All of the data below needs to be set down once more, exactly as written.

##### Dataset

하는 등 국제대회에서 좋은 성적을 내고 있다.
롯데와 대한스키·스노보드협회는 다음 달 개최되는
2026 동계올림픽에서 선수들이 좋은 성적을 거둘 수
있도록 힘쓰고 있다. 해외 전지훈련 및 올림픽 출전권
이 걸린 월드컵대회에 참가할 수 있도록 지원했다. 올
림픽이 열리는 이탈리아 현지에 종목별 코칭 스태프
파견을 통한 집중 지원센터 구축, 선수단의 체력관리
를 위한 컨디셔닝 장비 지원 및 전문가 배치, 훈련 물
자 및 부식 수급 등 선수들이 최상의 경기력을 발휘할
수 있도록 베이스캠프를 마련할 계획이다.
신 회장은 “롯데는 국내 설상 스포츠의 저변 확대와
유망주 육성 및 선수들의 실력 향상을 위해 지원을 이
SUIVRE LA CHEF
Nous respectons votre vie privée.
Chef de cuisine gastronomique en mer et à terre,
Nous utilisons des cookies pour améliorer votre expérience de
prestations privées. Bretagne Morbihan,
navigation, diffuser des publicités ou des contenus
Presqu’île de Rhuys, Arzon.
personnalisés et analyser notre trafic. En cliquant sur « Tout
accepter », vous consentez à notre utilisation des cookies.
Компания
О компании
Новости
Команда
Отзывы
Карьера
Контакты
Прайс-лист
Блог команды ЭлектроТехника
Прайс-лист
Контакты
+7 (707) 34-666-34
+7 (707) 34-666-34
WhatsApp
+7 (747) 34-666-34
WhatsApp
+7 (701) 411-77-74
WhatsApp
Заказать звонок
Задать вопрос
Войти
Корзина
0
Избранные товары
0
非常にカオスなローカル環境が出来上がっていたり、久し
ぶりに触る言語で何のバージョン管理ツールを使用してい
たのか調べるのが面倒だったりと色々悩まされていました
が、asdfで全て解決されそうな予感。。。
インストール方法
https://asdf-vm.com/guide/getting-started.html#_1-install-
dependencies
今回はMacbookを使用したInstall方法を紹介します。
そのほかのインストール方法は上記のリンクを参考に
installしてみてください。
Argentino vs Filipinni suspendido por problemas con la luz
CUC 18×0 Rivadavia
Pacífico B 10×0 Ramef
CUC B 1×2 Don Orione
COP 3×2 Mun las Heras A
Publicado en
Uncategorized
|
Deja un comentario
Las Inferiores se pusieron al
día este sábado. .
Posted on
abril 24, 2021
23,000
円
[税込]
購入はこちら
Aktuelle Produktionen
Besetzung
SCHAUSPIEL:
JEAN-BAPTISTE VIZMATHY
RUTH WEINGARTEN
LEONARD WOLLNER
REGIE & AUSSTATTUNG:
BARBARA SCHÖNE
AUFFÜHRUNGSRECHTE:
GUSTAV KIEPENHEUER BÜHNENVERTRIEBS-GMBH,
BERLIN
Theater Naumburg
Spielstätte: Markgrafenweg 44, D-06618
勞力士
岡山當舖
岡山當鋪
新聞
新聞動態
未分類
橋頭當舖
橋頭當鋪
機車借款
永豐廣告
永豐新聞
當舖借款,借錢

##########

> _Answer box_:
하는 등 국제대회에서 좋은 성적을 내고 있다.
롯데와 대한스키·스노보드협회는 다음 달 개최되는
2026 동계올림픽에서 선수들이 좋은 성적을 거둘 수
있도록 힘쓰고 있다. 해외 전지훈련 및 올림픽 출전권
이 걸린 월드컵대회에 참가할 수 있도록 지원했다. 올
림픽이 열리는 이탈리아 현지에 종목별 코칭 스태프
파견을 통한 집중 지원센터 구축, 선수단의 체력관리
를 위한 컨디셔닝 장비 지원 및 전문가 배치, 훈련 물
자 및 부식 수급 등 선수들이 최상의 경기력을 발휘할
수 있도록 베이스캠프를 마련할 계획이다.
신 회장은 “롯데는 국내 설상 스포츠의 저변 확대와
유망주 육성 및 선수들의 실력 향상을 위해 지원을 이
SUIVRE LA CHEF
Nous respectons votre vie privée.
Chef de cuisine gastronomique en mer et à terre,
Nous utilisons des cookies pour améliorer votre expérience de
prestations privées. Bretagne Morbihan,
navigation, diffuser des publicités ou des contenus
Presqu’île de Rhuys, Arzon.
personnalisés et analyser notre trafic. En cliquant sur « Tout
accepter », vous consentez à notre utilisation des cookies.
Компания
О компании
Новости
Команда
Отзывы
Карьера
Контакты
Прайс-лист
Блог команды ЭлектроТехника
Прайс-лист
Контакты
+7 (707) 34-666-34
+7 (707) 34-666-34
WhatsApp
+7 (747) 34-666-34
WhatsApp
+7 (701) 411-77-74
WhatsApp
Заказать звонок
Задать вопрос
Войти
Корзина
0
Избранные товары
0
非常にカオスなローカル環境が出来上がっていたり、久し
ぶりに触る言語で何のバージョン管理ツールを使用してい
たのか調べるのが面倒だったりと色々悩まされていました
が、asdfで全て解決されそうな予感。。。
インストール方法
https://asdf-vm.com/guide/getting-started.html#_1-install-
dependencies
今回はMacbookを使用したInstall方法を紹介します。
そのほかのインストール方法は上記のリンクを参考に
installしてみてください。
Argentino vs Filipinni suspendido por problemas con la luz
CUC 18×0 Rivadavia
Pacífico B 10×0 Ramef
CUC B 1×2 Don Orione
COP 3×2 Mun las Heras A
Publicado en
Uncategorized
|
Deja un comentario
Las Inferiores se pusieron al
día este sábado. .
Posted on
abril 24, 2021
23,000
円
[税込]
購入はこちら
Aktuelle Produktionen
Besetzung
SCHAUSPIEL:
JEAN-BAPTISTE VIZMATHY
RUTH WEINGARTEN
LEONARD WOLLNER
REGIE & AUSSTATTUNG:
BARBARA SCHÖNE
AUFFÜHRUNGSRECHTE:
GUSTAV KIEPENHEUER BÜHNENVERTRIEBS-GMBH,
BERLIN
Theater Naumburg
Spielstätte: Markgrafenweg 44, D-06618
勞力士
岡山當舖
岡山當鋪
新聞
新聞動態
未分類
橋頭當舖
橋頭當鋪
機車借款
永豐廣告
永豐新聞
當舖借款,借錢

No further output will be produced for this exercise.